[Data excerpts]
===============
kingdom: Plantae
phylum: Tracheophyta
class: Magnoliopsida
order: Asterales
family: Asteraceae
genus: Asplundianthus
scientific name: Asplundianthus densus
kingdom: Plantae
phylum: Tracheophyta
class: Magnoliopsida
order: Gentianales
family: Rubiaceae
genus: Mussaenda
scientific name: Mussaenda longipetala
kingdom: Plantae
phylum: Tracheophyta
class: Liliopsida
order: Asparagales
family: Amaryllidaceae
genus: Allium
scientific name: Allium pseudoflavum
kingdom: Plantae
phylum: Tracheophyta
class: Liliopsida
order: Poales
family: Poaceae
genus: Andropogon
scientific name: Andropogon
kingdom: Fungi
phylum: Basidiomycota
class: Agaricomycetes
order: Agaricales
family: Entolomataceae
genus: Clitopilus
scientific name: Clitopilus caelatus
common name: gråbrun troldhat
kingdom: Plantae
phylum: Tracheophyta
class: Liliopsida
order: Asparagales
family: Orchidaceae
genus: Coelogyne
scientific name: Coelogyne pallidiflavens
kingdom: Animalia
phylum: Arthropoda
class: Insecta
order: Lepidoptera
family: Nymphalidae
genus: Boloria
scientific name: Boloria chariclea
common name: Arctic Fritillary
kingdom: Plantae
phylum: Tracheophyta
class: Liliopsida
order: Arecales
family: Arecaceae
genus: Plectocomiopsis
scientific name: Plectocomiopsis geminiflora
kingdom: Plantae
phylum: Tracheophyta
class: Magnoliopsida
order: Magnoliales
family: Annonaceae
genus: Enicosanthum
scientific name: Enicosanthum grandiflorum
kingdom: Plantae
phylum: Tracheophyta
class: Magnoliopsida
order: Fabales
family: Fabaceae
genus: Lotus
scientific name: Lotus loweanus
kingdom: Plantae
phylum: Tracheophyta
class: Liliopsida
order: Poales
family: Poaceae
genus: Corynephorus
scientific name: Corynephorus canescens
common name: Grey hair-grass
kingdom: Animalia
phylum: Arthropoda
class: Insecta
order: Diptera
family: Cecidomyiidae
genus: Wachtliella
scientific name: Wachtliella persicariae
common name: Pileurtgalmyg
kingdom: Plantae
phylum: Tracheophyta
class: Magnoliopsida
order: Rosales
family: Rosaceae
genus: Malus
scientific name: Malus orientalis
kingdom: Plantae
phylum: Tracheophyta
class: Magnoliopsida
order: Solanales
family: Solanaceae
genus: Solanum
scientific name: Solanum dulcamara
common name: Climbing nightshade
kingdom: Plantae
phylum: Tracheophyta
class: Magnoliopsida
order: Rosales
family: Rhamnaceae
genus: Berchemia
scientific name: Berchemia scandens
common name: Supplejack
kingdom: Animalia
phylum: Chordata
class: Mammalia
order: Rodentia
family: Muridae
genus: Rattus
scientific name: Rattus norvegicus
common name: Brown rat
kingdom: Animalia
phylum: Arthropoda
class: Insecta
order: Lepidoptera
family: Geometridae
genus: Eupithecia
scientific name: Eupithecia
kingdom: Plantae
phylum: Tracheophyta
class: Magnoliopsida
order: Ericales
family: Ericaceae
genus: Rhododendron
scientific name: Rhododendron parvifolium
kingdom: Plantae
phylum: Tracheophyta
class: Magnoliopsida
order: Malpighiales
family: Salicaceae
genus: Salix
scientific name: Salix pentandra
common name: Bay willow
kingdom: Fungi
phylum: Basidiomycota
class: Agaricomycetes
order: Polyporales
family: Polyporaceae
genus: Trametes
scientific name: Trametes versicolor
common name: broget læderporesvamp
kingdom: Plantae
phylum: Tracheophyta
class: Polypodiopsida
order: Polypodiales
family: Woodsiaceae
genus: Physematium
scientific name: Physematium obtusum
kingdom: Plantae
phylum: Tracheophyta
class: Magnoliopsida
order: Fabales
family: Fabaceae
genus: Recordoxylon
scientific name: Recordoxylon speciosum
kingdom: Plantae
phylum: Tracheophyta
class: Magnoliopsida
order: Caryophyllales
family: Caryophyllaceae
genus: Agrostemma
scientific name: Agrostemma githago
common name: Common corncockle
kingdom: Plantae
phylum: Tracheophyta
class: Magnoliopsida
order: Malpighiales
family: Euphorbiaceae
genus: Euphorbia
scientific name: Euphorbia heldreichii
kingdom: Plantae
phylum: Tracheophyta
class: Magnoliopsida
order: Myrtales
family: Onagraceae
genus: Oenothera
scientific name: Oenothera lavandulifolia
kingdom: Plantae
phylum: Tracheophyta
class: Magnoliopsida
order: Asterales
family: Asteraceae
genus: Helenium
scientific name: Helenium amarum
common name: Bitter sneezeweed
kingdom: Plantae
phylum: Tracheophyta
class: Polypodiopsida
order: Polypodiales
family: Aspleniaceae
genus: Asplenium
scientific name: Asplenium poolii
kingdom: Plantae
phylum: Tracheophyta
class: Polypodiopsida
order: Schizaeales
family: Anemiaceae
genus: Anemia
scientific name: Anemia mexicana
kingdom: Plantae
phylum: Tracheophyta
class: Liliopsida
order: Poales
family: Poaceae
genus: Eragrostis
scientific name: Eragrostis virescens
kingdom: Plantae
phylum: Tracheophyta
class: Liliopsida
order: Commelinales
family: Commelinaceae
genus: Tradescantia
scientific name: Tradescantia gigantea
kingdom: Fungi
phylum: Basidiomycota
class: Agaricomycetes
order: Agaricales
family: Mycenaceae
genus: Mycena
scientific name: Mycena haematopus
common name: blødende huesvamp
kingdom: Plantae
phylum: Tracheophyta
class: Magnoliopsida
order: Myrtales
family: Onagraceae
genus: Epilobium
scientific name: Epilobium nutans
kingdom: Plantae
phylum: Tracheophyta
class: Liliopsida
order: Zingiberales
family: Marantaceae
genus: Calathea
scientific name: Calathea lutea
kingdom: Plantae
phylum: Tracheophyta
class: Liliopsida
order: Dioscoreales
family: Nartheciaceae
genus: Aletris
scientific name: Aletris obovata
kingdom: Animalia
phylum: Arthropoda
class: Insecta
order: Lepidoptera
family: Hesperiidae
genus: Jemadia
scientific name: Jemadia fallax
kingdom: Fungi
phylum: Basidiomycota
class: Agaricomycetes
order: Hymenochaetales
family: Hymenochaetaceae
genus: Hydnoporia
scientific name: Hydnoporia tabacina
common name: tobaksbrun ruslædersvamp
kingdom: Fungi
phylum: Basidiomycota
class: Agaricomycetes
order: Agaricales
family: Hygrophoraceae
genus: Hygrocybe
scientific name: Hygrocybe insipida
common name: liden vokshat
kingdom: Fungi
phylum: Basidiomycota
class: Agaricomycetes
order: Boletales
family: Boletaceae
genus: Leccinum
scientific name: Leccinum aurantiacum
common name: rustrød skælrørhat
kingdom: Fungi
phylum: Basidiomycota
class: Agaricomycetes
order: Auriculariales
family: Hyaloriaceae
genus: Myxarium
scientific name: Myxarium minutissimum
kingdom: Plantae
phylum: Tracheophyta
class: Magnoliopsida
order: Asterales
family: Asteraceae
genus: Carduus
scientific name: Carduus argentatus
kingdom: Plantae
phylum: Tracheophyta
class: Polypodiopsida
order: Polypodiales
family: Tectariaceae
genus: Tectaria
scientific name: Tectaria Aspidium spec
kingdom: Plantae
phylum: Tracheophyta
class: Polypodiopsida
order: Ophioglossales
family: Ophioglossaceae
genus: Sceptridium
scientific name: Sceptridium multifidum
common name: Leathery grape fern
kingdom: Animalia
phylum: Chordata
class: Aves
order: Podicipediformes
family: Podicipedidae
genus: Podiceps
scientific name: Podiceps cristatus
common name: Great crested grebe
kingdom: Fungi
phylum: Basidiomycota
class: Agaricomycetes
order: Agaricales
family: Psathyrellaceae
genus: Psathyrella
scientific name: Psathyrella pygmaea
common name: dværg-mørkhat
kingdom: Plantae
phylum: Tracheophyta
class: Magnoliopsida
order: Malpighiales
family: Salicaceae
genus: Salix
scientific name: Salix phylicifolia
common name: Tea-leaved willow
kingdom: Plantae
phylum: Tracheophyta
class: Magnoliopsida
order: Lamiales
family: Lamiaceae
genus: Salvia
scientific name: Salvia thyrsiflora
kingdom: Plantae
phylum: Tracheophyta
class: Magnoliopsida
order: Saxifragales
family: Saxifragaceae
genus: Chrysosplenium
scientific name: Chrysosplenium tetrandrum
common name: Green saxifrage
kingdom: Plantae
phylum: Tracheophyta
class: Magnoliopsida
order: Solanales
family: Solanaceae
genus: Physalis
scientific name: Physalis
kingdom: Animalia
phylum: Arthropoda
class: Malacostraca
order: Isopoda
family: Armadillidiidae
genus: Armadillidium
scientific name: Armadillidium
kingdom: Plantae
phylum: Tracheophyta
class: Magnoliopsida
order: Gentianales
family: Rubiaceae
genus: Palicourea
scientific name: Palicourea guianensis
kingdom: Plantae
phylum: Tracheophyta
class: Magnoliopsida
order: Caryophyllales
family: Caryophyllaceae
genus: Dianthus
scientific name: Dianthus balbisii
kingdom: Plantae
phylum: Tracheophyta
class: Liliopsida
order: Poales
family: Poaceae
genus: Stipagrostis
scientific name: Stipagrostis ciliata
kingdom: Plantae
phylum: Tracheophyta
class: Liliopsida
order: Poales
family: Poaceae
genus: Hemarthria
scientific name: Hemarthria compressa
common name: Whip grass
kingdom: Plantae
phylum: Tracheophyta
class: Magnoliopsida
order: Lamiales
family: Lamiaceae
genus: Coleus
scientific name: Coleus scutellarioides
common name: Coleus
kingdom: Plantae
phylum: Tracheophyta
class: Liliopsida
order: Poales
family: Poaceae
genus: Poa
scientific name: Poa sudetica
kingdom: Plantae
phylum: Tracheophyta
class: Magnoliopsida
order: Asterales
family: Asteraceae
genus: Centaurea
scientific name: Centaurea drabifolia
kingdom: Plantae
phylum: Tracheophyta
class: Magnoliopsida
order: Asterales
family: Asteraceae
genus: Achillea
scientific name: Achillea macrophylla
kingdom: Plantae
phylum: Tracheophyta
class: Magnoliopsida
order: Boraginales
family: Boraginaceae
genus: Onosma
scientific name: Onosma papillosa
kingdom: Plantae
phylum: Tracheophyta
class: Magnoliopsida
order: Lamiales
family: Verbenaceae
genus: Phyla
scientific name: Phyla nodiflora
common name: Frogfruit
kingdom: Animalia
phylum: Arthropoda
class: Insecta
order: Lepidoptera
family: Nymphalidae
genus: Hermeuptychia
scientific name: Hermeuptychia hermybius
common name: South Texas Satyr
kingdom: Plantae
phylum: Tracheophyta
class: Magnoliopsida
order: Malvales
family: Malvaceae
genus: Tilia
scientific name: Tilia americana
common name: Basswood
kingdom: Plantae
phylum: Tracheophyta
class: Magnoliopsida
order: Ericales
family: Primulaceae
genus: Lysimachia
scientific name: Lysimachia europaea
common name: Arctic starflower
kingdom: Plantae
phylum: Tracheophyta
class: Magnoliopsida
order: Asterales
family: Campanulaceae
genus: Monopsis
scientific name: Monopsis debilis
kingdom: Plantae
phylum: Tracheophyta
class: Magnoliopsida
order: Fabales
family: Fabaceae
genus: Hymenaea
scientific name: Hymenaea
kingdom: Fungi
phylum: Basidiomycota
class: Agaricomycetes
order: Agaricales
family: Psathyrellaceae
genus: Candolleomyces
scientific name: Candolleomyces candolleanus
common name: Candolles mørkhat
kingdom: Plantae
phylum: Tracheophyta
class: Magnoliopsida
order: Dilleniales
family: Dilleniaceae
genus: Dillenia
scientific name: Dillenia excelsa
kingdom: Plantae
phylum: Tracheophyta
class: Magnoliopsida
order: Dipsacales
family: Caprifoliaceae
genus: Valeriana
===============
- **PROBLEM STATEMENT**:
From the material above, extract the lines from the one containing "class: Mammalia" through the one containing "genus: Asplenium", inclusive, and reproduce them verbatim.

- **ANSWER FOR THE TASK**:
class: Mammalia
order: Rodentia
family: Muridae
genus: Rattus
scientific name: Rattus norvegicus
common name: Brown rat
kingdom: Animalia
phylum: Arthropoda
class: Insecta
order: Lepidoptera
family: Geometridae
genus: Eupithecia
scientific name: Eupithecia
kingdom: Plantae
phylum: Tracheophyta
class: Magnoliopsida
order: Ericales
family: Ericaceae
genus: Rhododendron
scientific name: Rhododendron parvifolium
kingdom: Plantae
phylum: Tracheophyta
class: Magnoliopsida
order: Malpighiales
family: Salicaceae
genus: Salix
scientific name: Salix pentandra
common name: Bay willow
kingdom: Fungi
phylum: Basidiomycota
class: Agaricomycetes
order: Polyporales
family: Polyporaceae
genus: Trametes
scientific name: Trametes versicolor
common name: broget læderporesvamp
kingdom: Plantae
phylum: Tracheophyta
class: Polypodiopsida
order: Polypodiales
family: Woodsiaceae
genus: Physematium
scientific name: Physematium obtusum
kingdom: Plantae
phylum: Tracheophyta
class: Magnoliopsida
order: Fabales
family: Fabaceae
genus: Recordoxylon
scientific name: Recordoxylon speciosum
kingdom: Plantae
phylum: Tracheophyta
class: Magnoliopsida
order: Caryophyllales
family: Caryophyllaceae
genus: Agrostemma
scientific name: Agrostemma githago
common name: Common corncockle
kingdom: Plantae
phylum: Tracheophyta
class: Magnoliopsida
order: Malpighiales
family: Euphorbiaceae
genus: Euphorbia
scientific name: Euphorbia heldreichii
kingdom: Plantae
phylum: Tracheophyta
class: Magnoliopsida
order: Myrtales
family: Onagraceae
genus: Oenothera
scientific name: Oenothera lavandulifolia
kingdom: Plantae
phylum: Tracheophyta
class: Magnoliopsida
order: Asterales
family: Asteraceae
genus: Helenium
scientific name: Helenium amarum
common name: Bitter sneezeweed
kingdom: Plantae
phylum: Tracheophyta
class: Polypodiopsida
order: Polypodiales
family: Aspleniaceae
genus: Asplenium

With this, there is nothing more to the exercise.